Im weiteren Verlauf kam die Veranstaltung auf die junge Generation zu sprechen. Szalonna stellte in der Selbstwahrnehmung heraus: „Ich bin ein ungarndeutscher Ungar!“ Für die ungarndeutsche Jugend sei ihre deutsche Identität bis heute ein integraler Bestandteil ihres Selbstbildes. Leider spiele dieses Thema für viele Deutsche heutzutage kaum noch ein Thema, sodass den deutschen Minderheiten im Ausland oftmals mit Unwissen, Gleichgültigkeit, teils sogar mit rassistischen Vorurteilen begegnet würde. Dabei würden viele junge Ungarndeutsche immer noch mit großer Erwartung und Hoffnung auf Deutschland und seine materiellen Chancen blicken. Hierbei würden viele aber auch enttäuscht, wenn die Umstände sich als ganz anders herausstellten, als sie dies in der ungarndeutschen Heimat gewohnt seien. Und dennoch erklärte er stolz: „Ungarische Gastfreundschaft und Kreativität kombiniert mit deutschem Fleiß – das ist ein riesiger Vorteil!“

Abschließend berichtete Zalay über die wirtschaftliche Lage und Abwanderung junger Fachkräfte nach Deutschland. So sei inzwischen die Fluktuation in seinem Unternehmen auf einem Rekordtief angelangt. Szalonna stimmte zu, die jungen Leute würden auswandern, aber sie kämen wieder zurück in die Heimat. Es gebe mittlerweile ein gutes Arbeitsangebot mit ansprechender Bezahlung und sie könnten dabei sogar in ihrer eigenen kulturellen Umgebung bleiben. Dort bekämen sie viele Bildungsmöglichkeiten, ihr Wissen würden sie aber vermehrt zurück nach Ungarn bringen, um ihre Familienplanung hier anzugehen. Bauer ergänzte, so werde die Sprachkenntnis heutzutage nicht zu einer Gefahr, sondern zu einem Positivum. Die Zeiten seien vorbei, in denen jeder in den Westen gehen wollte. Die jungen Leute bauten ihr eigenes Land nun selbst auf und Ungarn stehe eine vielversprechende Zukunft bevor.

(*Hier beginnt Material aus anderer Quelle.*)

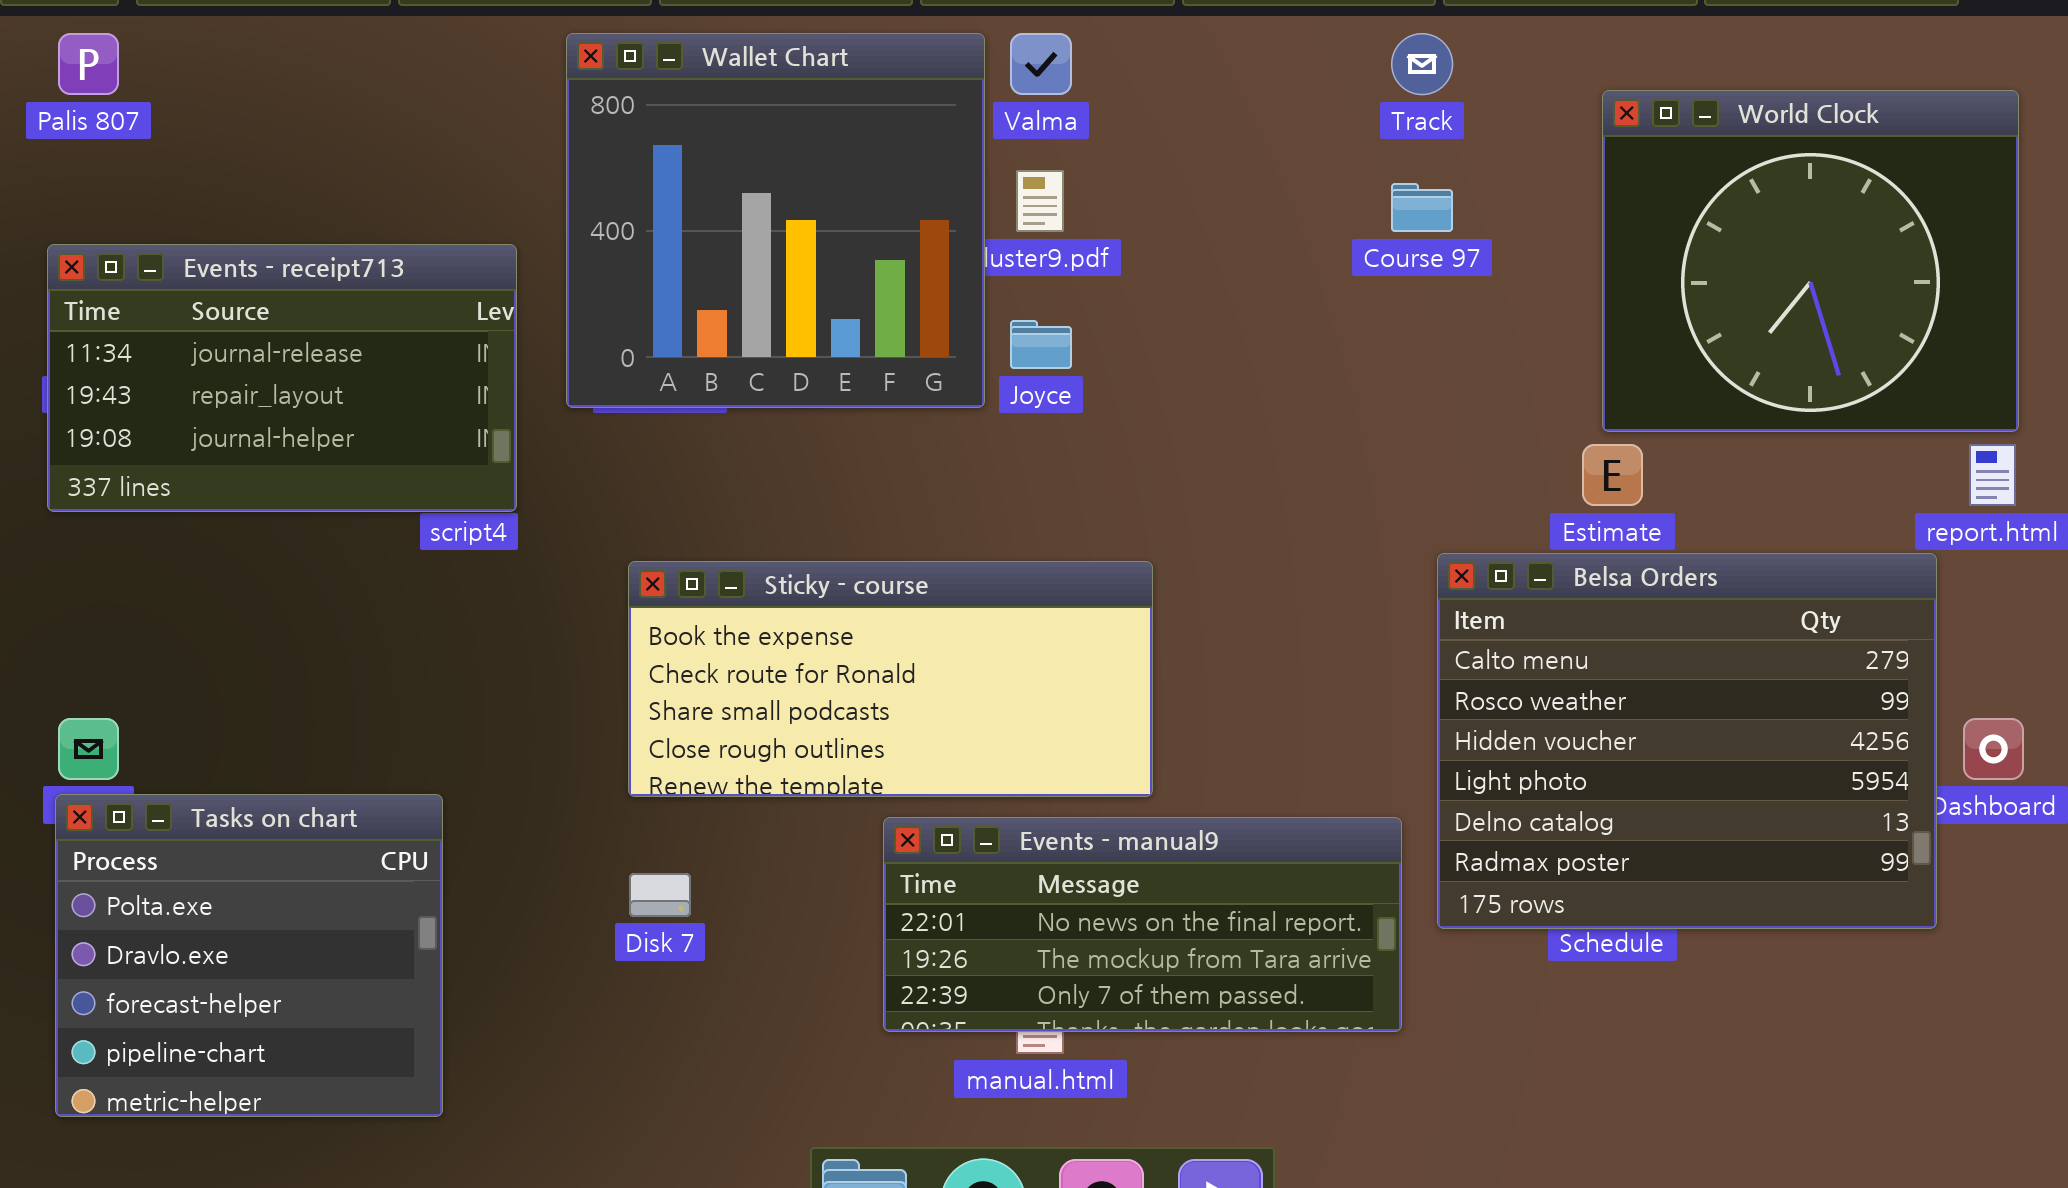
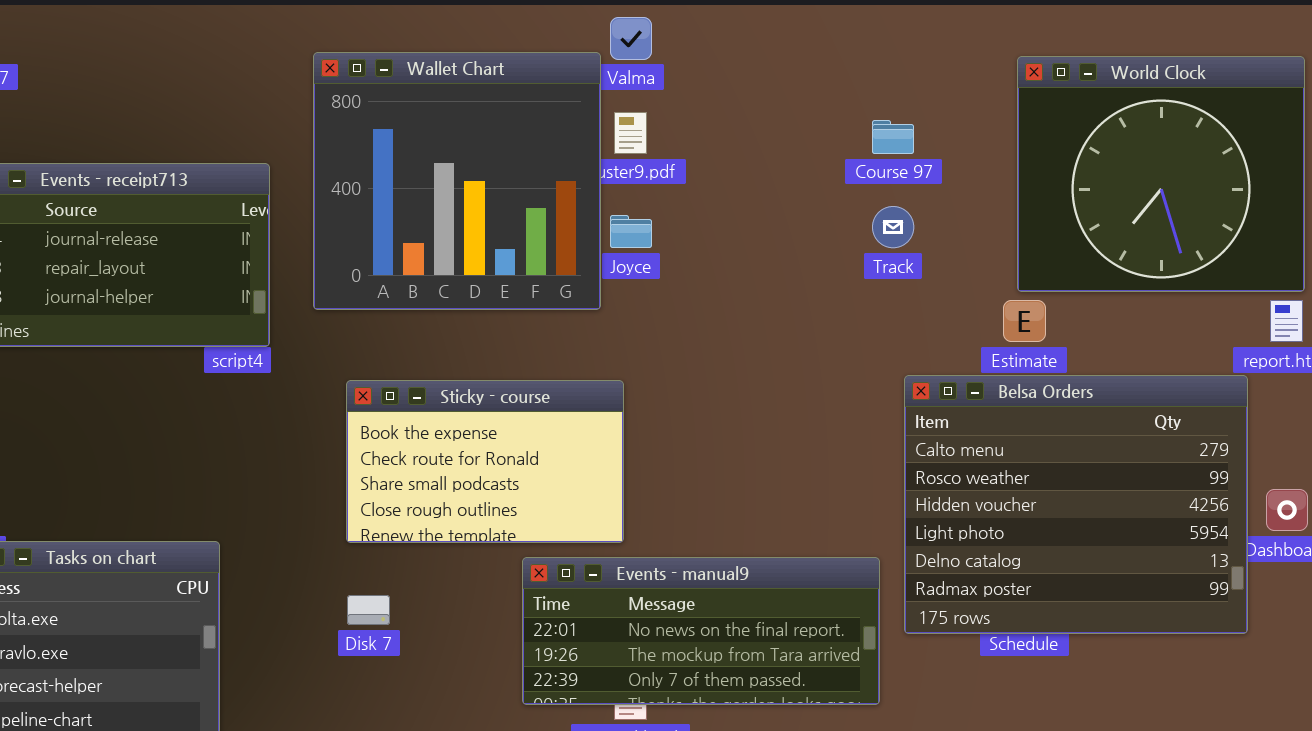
Wallet Chart: [566,33,985,408] -> [313,52,601,310], moved
Track: [1391,33,1453,95] -> [872,206,914,248], moved
Sticky - course: [628,561,1153,797] -> [346,380,624,543], resized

An die Diskussion schloss sich eine angeregte Publikumsfragerunde an, in der zahlreiche Wortmeldungen an die Podiumsgäste gereicht wurden. Besonderes Interesse zeigten die Besucher an der Verbesserung des deutschen Ungarnbildes, welches mittlerweile, auch für die Ungarn hör- und spürbar, deutlich gelitten hat. Auch für die Gründe dieser negativen Meinung zeigten sie sich sehr interessiert. Allen Diskutanten war spürbar gemein, dass die deutsch-ungarische Freundschaft eine deutliche Herzensangelegenheit für sie darstellte. Der Abend klang in angeregten Unterhaltungen aus.